Lay out the material as a Markdown table with the columns Row and Text, starting with the first line of the material and going on through the line with "Комфорт для владельцев". Number each row, skip blank lines, and leave out the pictures.

**** RECORD EXTRACTS

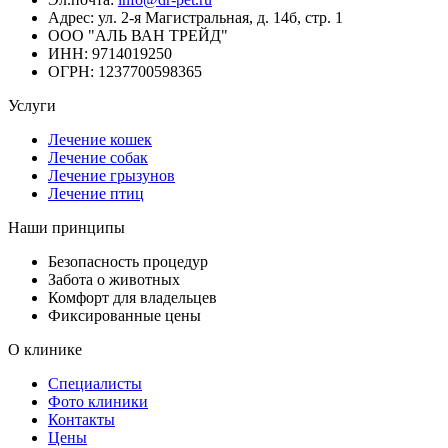
Адрес:
ул. 2-я Магистральная, д. 14б, стр. 1
ООО "АЛЬ ВАН ТРЕЙД"
ИНН:
9714019250
ОГРН:
1237700598365
Услуги
Лечение кошек
Лечение собак
Лечение грызунов
Лечение птиц
Наши принципы
Безопасность процедур
Забота о животных
Комфорт для владельцев
Фиксированные цены
О клинике
Специалисты
Фото клиники
Контакты
Цены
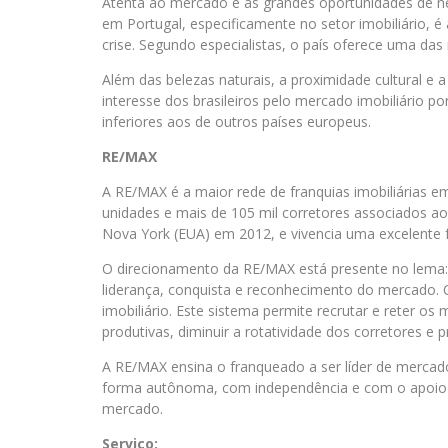
Atenta ao mercado e às grandes oportunidades de n
em Portugal, especificamente no setor imobiliário, 
crise. Segundo especialistas, o país oferece uma da
Além das belezas naturais, a proximidade cultural e
interesse dos brasileiros pelo mercado imobiliário p
inferiores aos de outros países europeus.
RE/MAX
A RE/MAX é a maior rede de franquias imobiliárias
unidades e mais de 105 mil corretores associados ao
Nova York (EUA) em 2012, e vivencia uma excelente 
O direcionamento da RE/MAX está presente no lema
liderança, conquista e reconhecimento do mercado.
imobiliário. Este sistema permite recrutar e reter os
produtivas, diminuir a rotatividade dos corretores e p
A RE/MAX ensina o franqueado a ser líder de mercado
forma autônoma, com independência e com o apoi
mercado.
Serviço:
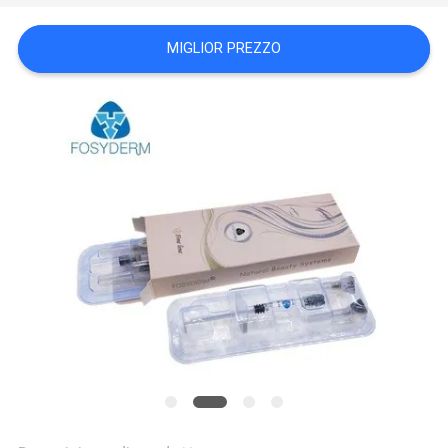
SHOPPING
MIGLIOR PREZZO
ONLINE
MAPPA
DEL
SITO
PRIVACY
POLICY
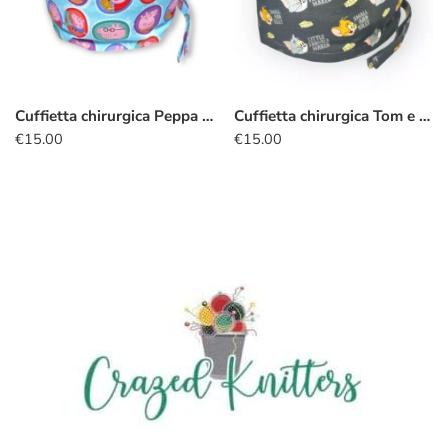
Cuffietta chirurgica Peppa pig
Cuffietta chirurgica Tom e Jerry
€
15.00
€
15.00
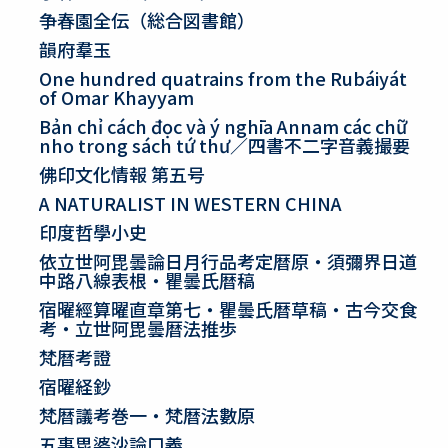
争春園全伝（総合図書館）
韻府羣玉
One hundred quatrains from the Rubáiyát
of Omar Khayyam
Bản chỉ cách đọc và ý nghīa Annam các chữ
nho trong sách tứ thư／四書不二字音義撮要
佛印文化情報 第五号
A NATURALIST IN WESTERN CHINA
印度哲學小史
依立世阿毘曇論日月行品考定暦原・須彌界日道
中路八線表根・瞿曇氏暦稿
宿曜經算曜直章第七・瞿曇氏暦草稿・古今交食
考・立世阿毘曇暦法推歩
梵暦考證
宿曜経鈔
梵暦議考巻一・梵暦法數原
五事毘婆沙論口義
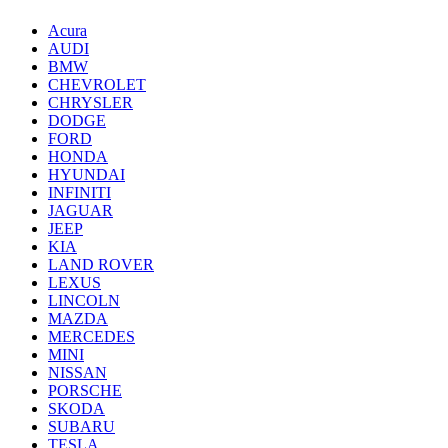
Acura
AUDI
BMW
CHEVROLET
CHRYSLER
DODGE
FORD
HONDA
HYUNDAI
INFINITI
JAGUAR
JEEP
KIA
LAND ROVER
LEXUS
LINCOLN
MAZDA
MERCEDES
MINI
NISSAN
PORSCHE
SKODA
SUBARU
TESLA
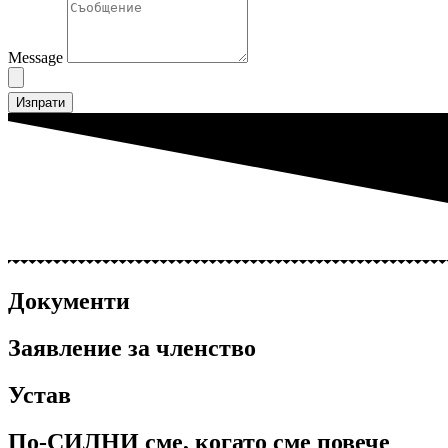
Message
Изпрати
Документи
Заявление за членство
Устав
По-СИЛНИ сме, когато сме повече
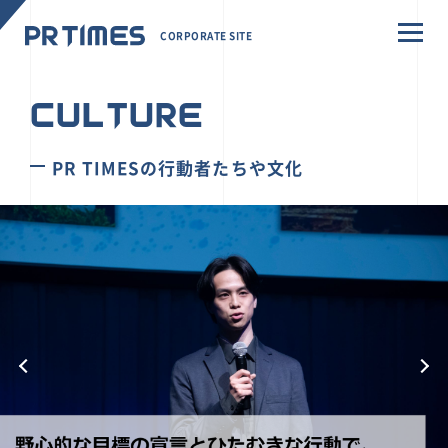
CORPORATE SITE
CULTURE
PR TIMESの行動者たちや文化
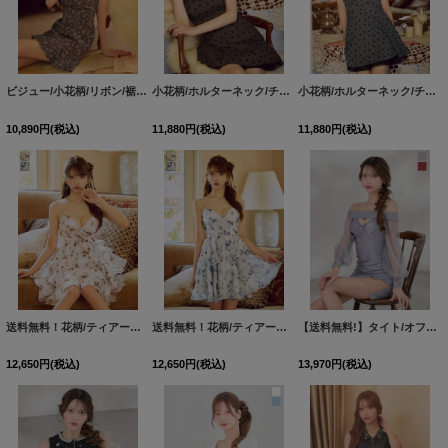
ビジュー/小花柄/リボン/裾フリル/パフスリーブ/マーメイド/谷間見せ/ミニドレス/キャバドレス【XS-Lサイズ/2カラー】[OF03]【YN】dzwoBF
小花柄/ホルターネック/チュール/背中見せ/フレアスカート/ミニドレス/キャバドレス【XS-Mサイズ/2カラー】[OF01]【SB】dzjgBF
小花柄/ホルターネック/チュール/背中見せ/フレアスカート/ミニドレス/キャバドレス【XS-Mサイズ/2カラー】[OF01]【SB】dzjgBF
10,890
円
(税込)
11,880
円
(税込)
11,880
円
(税込)
送料無料！花柄/ティアード/フリル/キャミソール/シフォン/ミニドレス/キャバドレス【XS-Mサイズ/2カラー】[OF01]【SB】dzjvBF【予約商品/8月下旬発送予定】
送料無料！花柄/ティアード/フリル/キャミソール/シフォン/ミニドレス/キャバドレス【XS-Mサイズ/2カラー】[OF01]【SB】dzjvBF【予約商品/8月下旬発送予定】
【送料無料!】タイト/オフショル/花柄/刺繍/レース/キャミ/パール/チュール袖/谷間見せ/スリット/ミニドレス/キャバドレス【XS-XLサイズ/2カラー】[OF03] 【YN】
12,650
円
(税込)
12,650
円
(税込)
13,970
円
(税込)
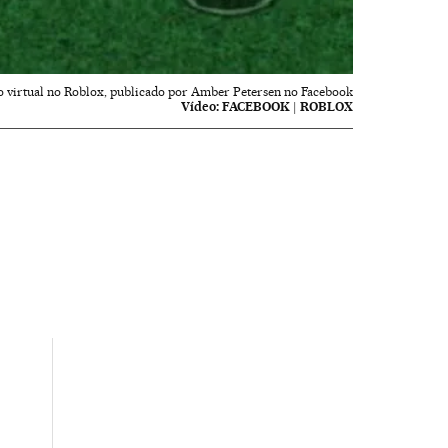
o virtual no Roblox, publicado por Amber Petersen no Facebook
Vídeo:
FACEBOOK | ROBLOX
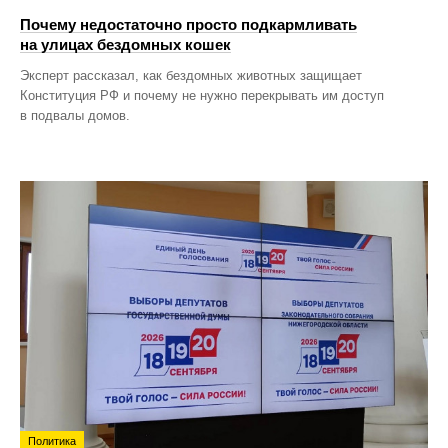
Почему недостаточно просто подкармливать
на улицах бездомных кошек
Эксперт рассказал, как бездомных животных защищает
Конституция РФ и почему не нужно перекрывать им доступ
в подвалы домов.
Политика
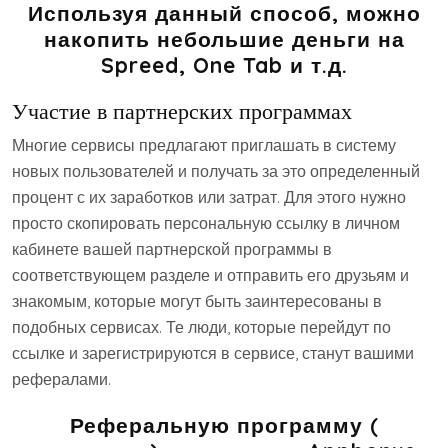
Используя данный способ, можно
накопить небольшие деньги на
Spreed, One Tab и т.д.
Участие в партнерских программах
Многие сервисы предлагают приглашать в систему
новых пользователей и получать за это определенный
процент с их заработков или затрат. Для этого нужно
просто скопировать персональную ссылку в личном
кабинете вашей партнерской программы в
соответствующем разделе и отправить его друзьям и
знакомым, которые могут быть заинтересованы в
подобных сервисах. Те люди, которые перейдут по
ссылке и зарегистрируются в сервисе, станут вашими
рефералами.
Реферальную программу (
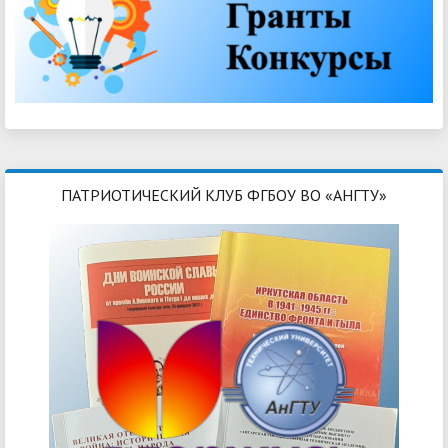
ПАТРИОТИЧЕСКИЙ КЛУБ ФГБОУ ВО «АНГТУ»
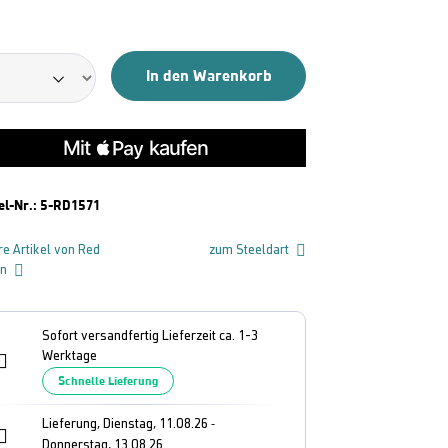
In den Warenkorb
el-Nr.:
5-RD1571
re Artikel von Red
zum Steeldart
on
Sofort versandfertig Lieferzeit ca. 1-3
Werktage
Schnelle Lieferung
Lieferung, Dienstag, 11.08.26
-
Donnerstag, 13.08.26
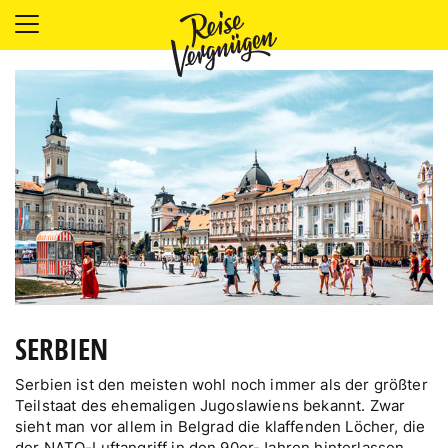
LÄNDER
UNTERKÜNFTE
FOOD
PLANUNG
OUTDOOR
SERBIEN
Serbien ist den meisten wohl noch immer als der größter
Teilstaat des ehemaligen Jugoslawiens bekannt. Zwar
sieht man vor allem in Belgrad die klaffenden Löcher, die
der NATO-Luftangriff in den 90er-Jahren hinterlassen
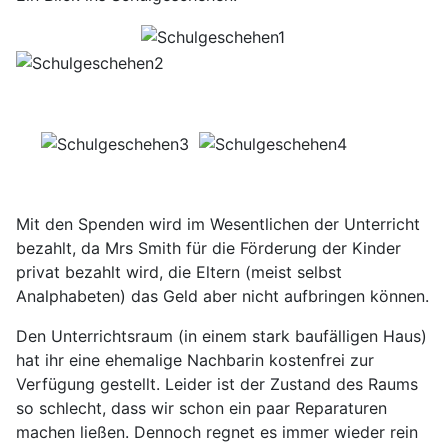
Mit den Spenden wird im Wesentlichen der Unterricht
bezahlt, da Mrs Smith für die Förderung der Kinder
privat bezahlt wird, die Eltern (meist selbst
Analphabeten) das Geld aber nicht aufbringen können.
Den Unterrichtsraum (in einem stark baufälligen Haus)
hat ihr eine ehemalige Nachbarin kostenfrei zur
Verfügung gestellt. Leider ist der Zustand des Raums
so schlecht, dass wir schon ein paar Reparaturen
machen ließen. Dennoch regnet es immer wieder rein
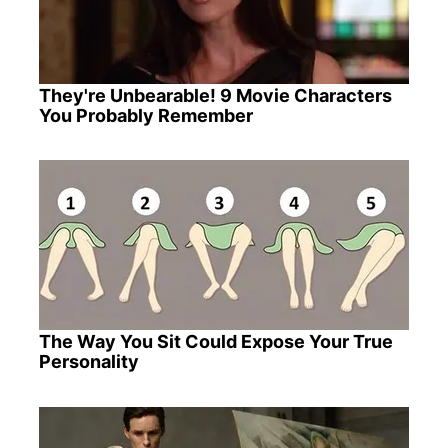
They're Unbearable! 9 Movie Characters
You Probably Remember
The Way You Sit Could Expose Your True
Personality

********

[REPLY]
| Row | Text |
|---|---|
| 1 | Адрес: |
| 2 | ул. 2-я Магистральная, д. 14б, стр. 1 |
| 3 | ООО "АЛЬ ВАН ТРЕЙД" |
| 4 | ИНН: |
| 5 | 9714019250 |
| 6 | ОГРН: |
| 7 | 1237700598365 |
| 8 | Услуги |
| 9 | Лечение кошек |
| 10 | Лечение собак |
| 11 | Лечение грызунов |
| 12 | Лечение птиц |
| 13 | Наши принципы |
| 14 | Безопасность процедур |
| 15 | Забота о животных |
| 16 | Комфорт для владельцев |